## EXERCISE AIM
Each entry below should be echoed exactly, with pictures omitted.

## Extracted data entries
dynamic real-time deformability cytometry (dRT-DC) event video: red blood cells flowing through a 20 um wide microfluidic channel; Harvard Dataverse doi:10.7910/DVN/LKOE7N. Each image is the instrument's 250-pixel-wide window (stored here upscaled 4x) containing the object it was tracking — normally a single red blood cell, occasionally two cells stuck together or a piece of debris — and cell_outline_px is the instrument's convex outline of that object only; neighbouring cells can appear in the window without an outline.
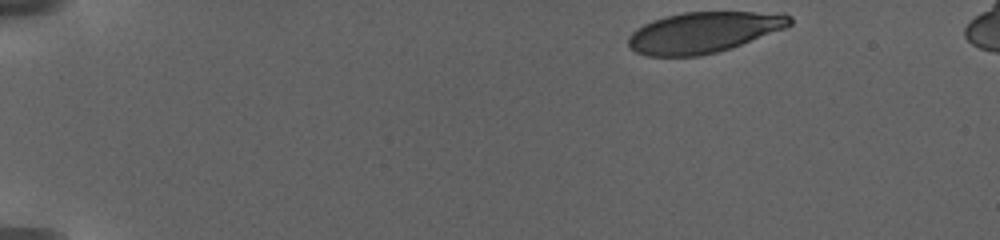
{"species": "human", "species_latin": "Homo sapiens", "temperature_condition": "warm", "stored_images_in_passage": 60, "camera_frame_rate_fps": 3000, "um_per_image_px": 0.085, "donor": {"sex": "female"}, "frame": {"image": 1, "passage_image": 1, "time_ms": 0.0, "image_size_px": [1000, 240], "cell_outline_px": [[792, 24], [784, 28], [740, 44], [716, 52], [700, 56], [648, 56], [636, 52], [628, 48], [628, 36], [636, 28], [652, 20], [684, 12], [784, 12], [792, 16]], "centroid_in_image_um": [59.78, 2.74], "position_along_channel_um": 25.2, "area_um2": 38.32}}
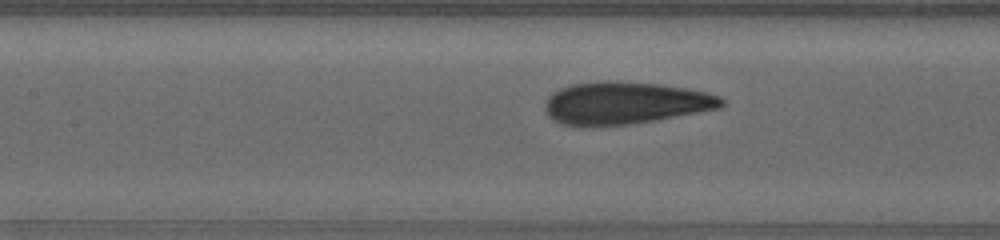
{"frame": {"image": 2, "passage_image": 28, "time_ms": 8.333, "image_size_px": [1000, 240], "cell_outline_px": [[724, 104], [720, 108], [656, 120], [628, 124], [560, 124], [552, 120], [548, 116], [544, 108], [544, 104], [548, 96], [552, 92], [560, 88], [572, 84], [608, 80], [616, 80], [660, 84], [684, 88], [704, 92], [720, 96], [724, 100]], "centroid_in_image_um": [53.12, 8.73], "position_along_channel_um": 154.3, "area_um2": 43.18}}
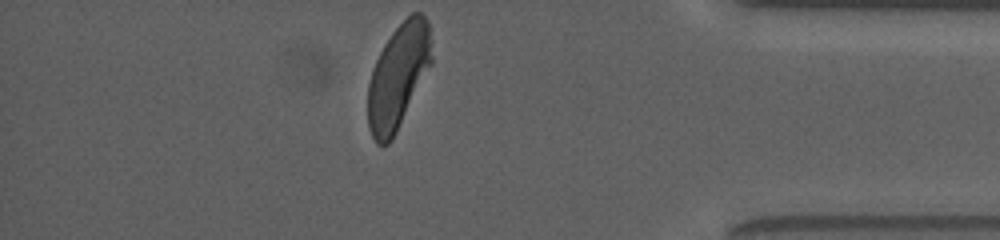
{"frame": {"image": 3, "passage_image": 60, "time_ms": 17.667, "image_size_px": [1000, 240], "cell_outline_px": [[432, 64], [392, 140], [388, 144], [376, 144], [368, 128], [368, 84], [372, 68], [384, 44], [392, 32], [412, 12], [420, 12], [428, 20], [432, 56]], "centroid_in_image_um": [33.84, 6.49], "position_along_channel_um": 401.4, "area_um2": 38.78}, "authors_computed_cell_mechanics": {"area_um2": 42.5119, "velocity_mm_per_s": 2.918, "shape_relaxation_time_tau1_ms": 6.1459, "shape_relaxation_time_tau2_ms": 1.1424, "deformation_change_tau1": 0.1941, "deformation_change_tau2": 0.083}}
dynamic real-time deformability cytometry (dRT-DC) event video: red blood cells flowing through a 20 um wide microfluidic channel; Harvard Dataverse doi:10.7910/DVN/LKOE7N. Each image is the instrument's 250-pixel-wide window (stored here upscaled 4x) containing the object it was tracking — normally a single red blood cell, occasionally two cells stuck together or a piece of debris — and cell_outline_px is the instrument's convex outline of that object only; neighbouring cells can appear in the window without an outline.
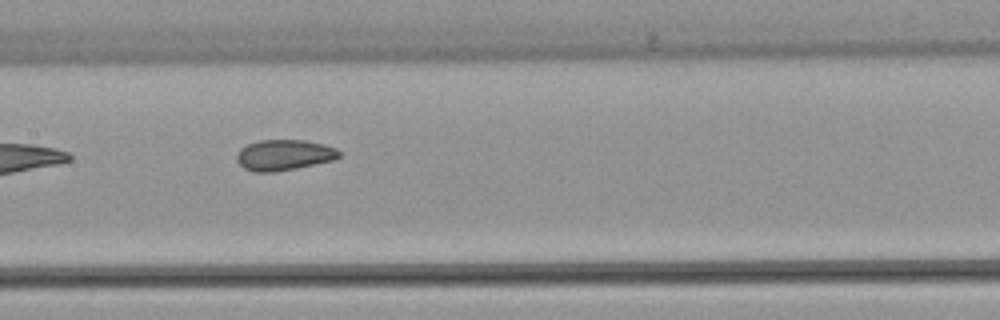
{"species": "common noctule bat (a hibernating species)", "species_latin": "Nyctalus noctula", "temperature_condition": "warm", "stored_images_in_passage": 8, "camera_frame_rate_fps": 3000, "um_per_image_px": 0.085, "animal": {"sex": "female", "body_mass_g": 22.7, "forearm_length_mm": 54.2}, "frame": {"image": 1, "passage_image": 7, "time_ms": 8.333, "image_size_px": [1000, 320], "cell_outline_px": [[340, 156], [332, 160], [296, 168], [276, 172], [256, 172], [244, 168], [236, 160], [236, 152], [240, 148], [248, 144], [260, 140], [304, 140], [324, 144], [336, 148], [340, 152]], "centroid_in_image_um": [24.11, 13.17], "position_along_channel_um": 183.3, "area_um2": 18.32}}
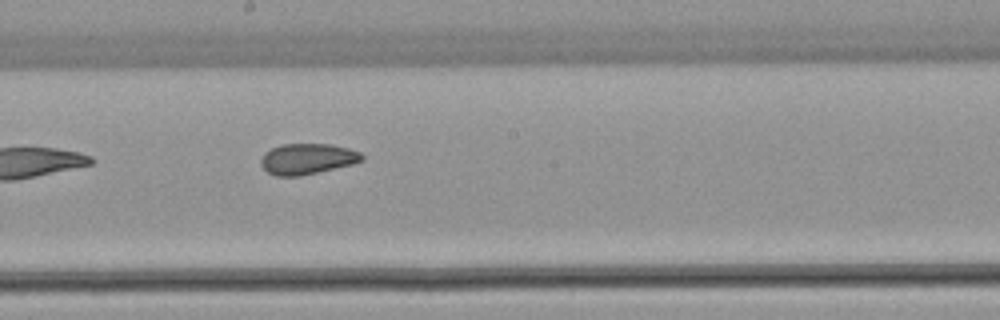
{"frame": {"image": 2, "passage_image": 8, "time_ms": 9.333, "image_size_px": [1000, 320], "cell_outline_px": [[364, 160], [352, 164], [300, 176], [276, 176], [268, 172], [260, 164], [260, 160], [264, 152], [272, 148], [284, 144], [328, 144], [348, 148], [360, 152], [364, 156]], "centroid_in_image_um": [26.11, 13.5], "position_along_channel_um": 222.1, "area_um2": 18.03}}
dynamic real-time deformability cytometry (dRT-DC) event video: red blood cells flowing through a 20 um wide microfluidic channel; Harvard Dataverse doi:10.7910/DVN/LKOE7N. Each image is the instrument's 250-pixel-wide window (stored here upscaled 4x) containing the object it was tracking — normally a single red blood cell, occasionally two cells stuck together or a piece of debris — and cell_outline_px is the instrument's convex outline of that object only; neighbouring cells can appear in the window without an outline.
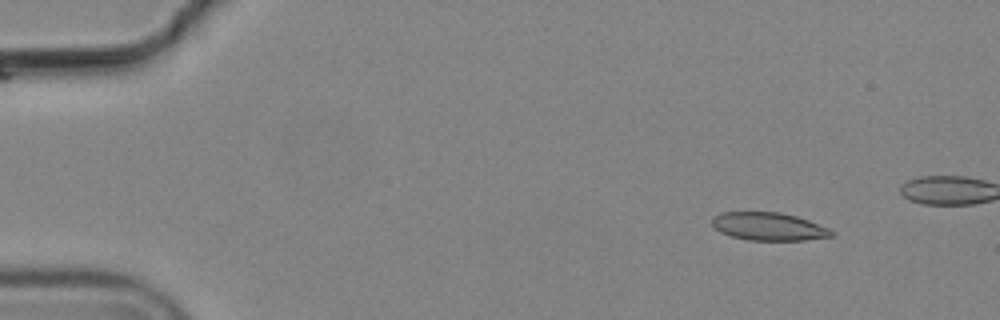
{"species": "common noctule bat (a hibernating species)", "species_latin": "Nyctalus noctula", "temperature_condition": "cold", "stored_images_in_passage": 7, "segment_of_instrument_passage": [1, 2], "camera_frame_rate_fps": 3000, "um_per_image_px": 0.085, "animal": {"sex": "male", "body_mass_g": 19.2, "forearm_length_mm": 51.8}, "frame": {"image": 1, "passage_image": 2, "time_ms": 0.333, "image_size_px": [1000, 320], "cell_outline_px": [[836, 236], [804, 240], [748, 240], [732, 236], [720, 232], [712, 224], [712, 216], [724, 212], [780, 212], [796, 216], [808, 220], [828, 228], [836, 232]], "centroid_in_image_um": [65.37, 19.25], "position_along_channel_um": 19.6, "area_um2": 19.48}}
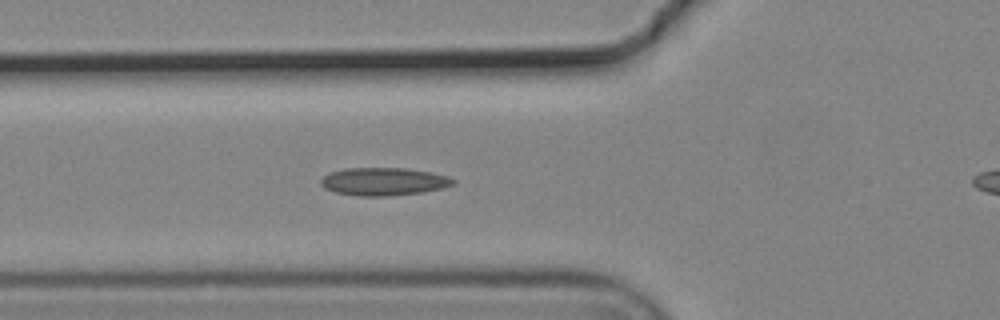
{"frame": {"image": 2, "passage_image": 6, "time_ms": 1.667, "image_size_px": [1000, 320], "cell_outline_px": [[456, 184], [444, 188], [420, 192], [384, 196], [360, 196], [336, 192], [324, 188], [320, 184], [320, 180], [328, 172], [344, 168], [404, 168], [428, 172], [448, 176], [456, 180]], "centroid_in_image_um": [32.6, 15.42], "position_along_channel_um": 93.2, "area_um2": 21.44}}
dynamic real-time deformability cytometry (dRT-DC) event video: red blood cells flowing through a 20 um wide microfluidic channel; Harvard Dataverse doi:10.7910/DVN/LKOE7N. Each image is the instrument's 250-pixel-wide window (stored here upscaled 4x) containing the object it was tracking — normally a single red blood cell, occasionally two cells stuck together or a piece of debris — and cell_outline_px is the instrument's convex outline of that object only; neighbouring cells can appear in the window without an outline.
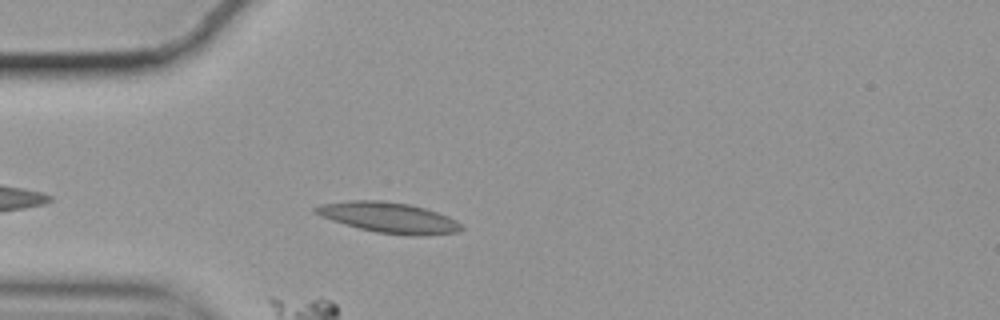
{"species": "common noctule bat (a hibernating species)", "species_latin": "Nyctalus noctula", "temperature_condition": "cold", "stored_images_in_passage": 38, "camera_frame_rate_fps": 3000, "um_per_image_px": 0.085, "animal": {"sex": "female", "body_mass_g": 19.9}, "frame": {"image": 1, "passage_image": 2, "time_ms": 0.333, "image_size_px": [1000, 320], "cell_outline_px": [[464, 228], [460, 232], [420, 236], [404, 236], [376, 232], [344, 224], [320, 216], [312, 212], [312, 208], [320, 204], [348, 200], [384, 200], [408, 204], [424, 208], [448, 216], [456, 220]], "centroid_in_image_um": [33.03, 18.5], "position_along_channel_um": 52.0, "area_um2": 26.18}}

## SOLUTION TO THIS TASK
dynamic real-time deformability cytometry (dRT-DC) event video: red blood cells flowing through a 20 um wide microfluidic channel; Harvard Dataverse doi:10.7910/DVN/LKOE7N. Each image is the instrument's 250-pixel-wide window (stored here upscaled 4x) containing the object it was tracking — normally a single red blood cell, occasionally two cells stuck together or a piece of debris — and cell_outline_px is the instrument's convex outline of that object only; neighbouring cells can appear in the window without an outline.
{"species": "human", "species_latin": "Homo sapiens", "temperature_condition": "warm", "stored_images_in_passage": 60, "camera_frame_rate_fps": 3000, "um_per_image_px": 0.085, "donor": {"sex": "female"}, "frame": {"image": 1, "passage_image": 1, "time_ms": 0.0, "image_size_px": [1000, 240], "cell_outline_px": [[792, 24], [784, 28], [740, 44], [716, 52], [700, 56], [648, 56], [636, 52], [628, 48], [628, 36], [636, 28], [652, 20], [684, 12], [784, 12], [792, 16]], "centroid_in_image_um": [59.78, 2.74], "position_along_channel_um": 25.2, "area_um2": 38.32}}
{"frame": {"image": 2, "passage_image": 28, "time_ms": 8.333, "image_size_px": [1000, 240], "cell_outline_px": [[724, 104], [720, 108], [656, 120], [628, 124], [560, 124], [552, 120], [548, 116], [544, 108], [544, 104], [548, 96], [552, 92], [560, 88], [572, 84], [608, 80], [616, 80], [660, 84], [684, 88], [704, 92], [720, 96], [724, 100]], "centroid_in_image_um": [53.12, 8.73], "position_along_channel_um": 154.3, "area_um2": 43.18}}
{"frame": {"image": 3, "passage_image": 60, "time_ms": 17.667, "image_size_px": [1000, 240], "cell_outline_px": [[432, 64], [392, 140], [388, 144], [376, 144], [368, 128], [368, 84], [372, 68], [384, 44], [392, 32], [412, 12], [420, 12], [428, 20], [432, 56]], "centroid_in_image_um": [33.84, 6.49], "position_along_channel_um": 401.4, "area_um2": 38.78}, "authors_computed_cell_mechanics": {"area_um2": 42.5119, "velocity_mm_per_s": 2.918, "shape_relaxation_time_tau1_ms": 6.1459, "shape_relaxation_time_tau2_ms": 1.1424, "deformation_change_tau1": 0.1941, "deformation_change_tau2": 0.083}}
dynamic real-time deformability cytometry (dRT-DC) event video: red blood cells flowing through a 20 um wide microfluidic channel; Harvard Dataverse doi:10.7910/DVN/LKOE7N. Each image is the instrument's 250-pixel-wide window (stored here upscaled 4x) containing the object it was tracking — normally a single red blood cell, occasionally two cells stuck together or a piece of debris — and cell_outline_px is the instrument's convex outline of that object only; neighbouring cells can appear in the window without an outline.
{"species": "common noctule bat (a hibernating species)", "species_latin": "Nyctalus noctula", "temperature_condition": "warm", "stored_images_in_passage": 8, "camera_frame_rate_fps": 3000, "um_per_image_px": 0.085, "animal": {"sex": "female", "body_mass_g": 22.7, "forearm_length_mm": 54.2}, "frame": {"image": 1, "passage_image": 7, "time_ms": 8.333, "image_size_px": [1000, 320], "cell_outline_px": [[340, 156], [332, 160], [296, 168], [276, 172], [256, 172], [244, 168], [236, 160], [236, 152], [240, 148], [248, 144], [260, 140], [304, 140], [324, 144], [336, 148], [340, 152]], "centroid_in_image_um": [24.11, 13.17], "position_along_channel_um": 183.3, "area_um2": 18.32}}
{"frame": {"image": 2, "passage_image": 8, "time_ms": 9.333, "image_size_px": [1000, 320], "cell_outline_px": [[364, 160], [352, 164], [300, 176], [276, 176], [268, 172], [260, 164], [260, 160], [264, 152], [272, 148], [284, 144], [328, 144], [348, 148], [360, 152], [364, 156]], "centroid_in_image_um": [26.11, 13.5], "position_along_channel_um": 222.1, "area_um2": 18.03}}
dynamic real-time deformability cytometry (dRT-DC) event video: red blood cells flowing through a 20 um wide microfluidic channel; Harvard Dataverse doi:10.7910/DVN/LKOE7N. Each image is the instrument's 250-pixel-wide window (stored here upscaled 4x) containing the object it was tracking — normally a single red blood cell, occasionally two cells stuck together or a piece of debris — and cell_outline_px is the instrument's convex outline of that object only; neighbouring cells can appear in the window without an outline.
{"species": "common noctule bat (a hibernating species)", "species_latin": "Nyctalus noctula", "temperature_condition": "cold", "stored_images_in_passage": 7, "segment_of_instrument_passage": [1, 2], "camera_frame_rate_fps": 3000, "um_per_image_px": 0.085, "animal": {"sex": "male", "body_mass_g": 19.2, "forearm_length_mm": 51.8}, "frame": {"image": 1, "passage_image": 2, "time_ms": 0.333, "image_size_px": [1000, 320], "cell_outline_px": [[836, 236], [804, 240], [748, 240], [732, 236], [720, 232], [712, 224], [712, 216], [724, 212], [780, 212], [796, 216], [808, 220], [828, 228], [836, 232]], "centroid_in_image_um": [65.37, 19.25], "position_along_channel_um": 19.6, "area_um2": 19.48}}
{"frame": {"image": 2, "passage_image": 6, "time_ms": 1.667, "image_size_px": [1000, 320], "cell_outline_px": [[456, 184], [444, 188], [420, 192], [384, 196], [360, 196], [336, 192], [324, 188], [320, 184], [320, 180], [328, 172], [344, 168], [404, 168], [428, 172], [448, 176], [456, 180]], "centroid_in_image_um": [32.6, 15.42], "position_along_channel_um": 93.2, "area_um2": 21.44}}
dynamic real-time deformability cytometry (dRT-DC) event video: red blood cells flowing through a 20 um wide microfluidic channel; Harvard Dataverse doi:10.7910/DVN/LKOE7N. Each image is the instrument's 250-pixel-wide window (stored here upscaled 4x) containing the object it was tracking — normally a single red blood cell, occasionally two cells stuck together or a piece of debris — and cell_outline_px is the instrument's convex outline of that object only; neighbouring cells can appear in the window without an outline.
{"species": "common noctule bat (a hibernating species)", "species_latin": "Nyctalus noctula", "temperature_condition": "cold", "stored_images_in_passage": 38, "camera_frame_rate_fps": 3000, "um_per_image_px": 0.085, "animal": {"sex": "female", "body_mass_g": 19.9}, "frame": {"image": 1, "passage_image": 2, "time_ms": 0.333, "image_size_px": [1000, 320], "cell_outline_px": [[464, 228], [460, 232], [420, 236], [404, 236], [376, 232], [344, 224], [320, 216], [312, 212], [312, 208], [320, 204], [348, 200], [384, 200], [408, 204], [424, 208], [448, 216], [456, 220]], "centroid_in_image_um": [33.03, 18.5], "position_along_channel_um": 52.0, "area_um2": 26.18}}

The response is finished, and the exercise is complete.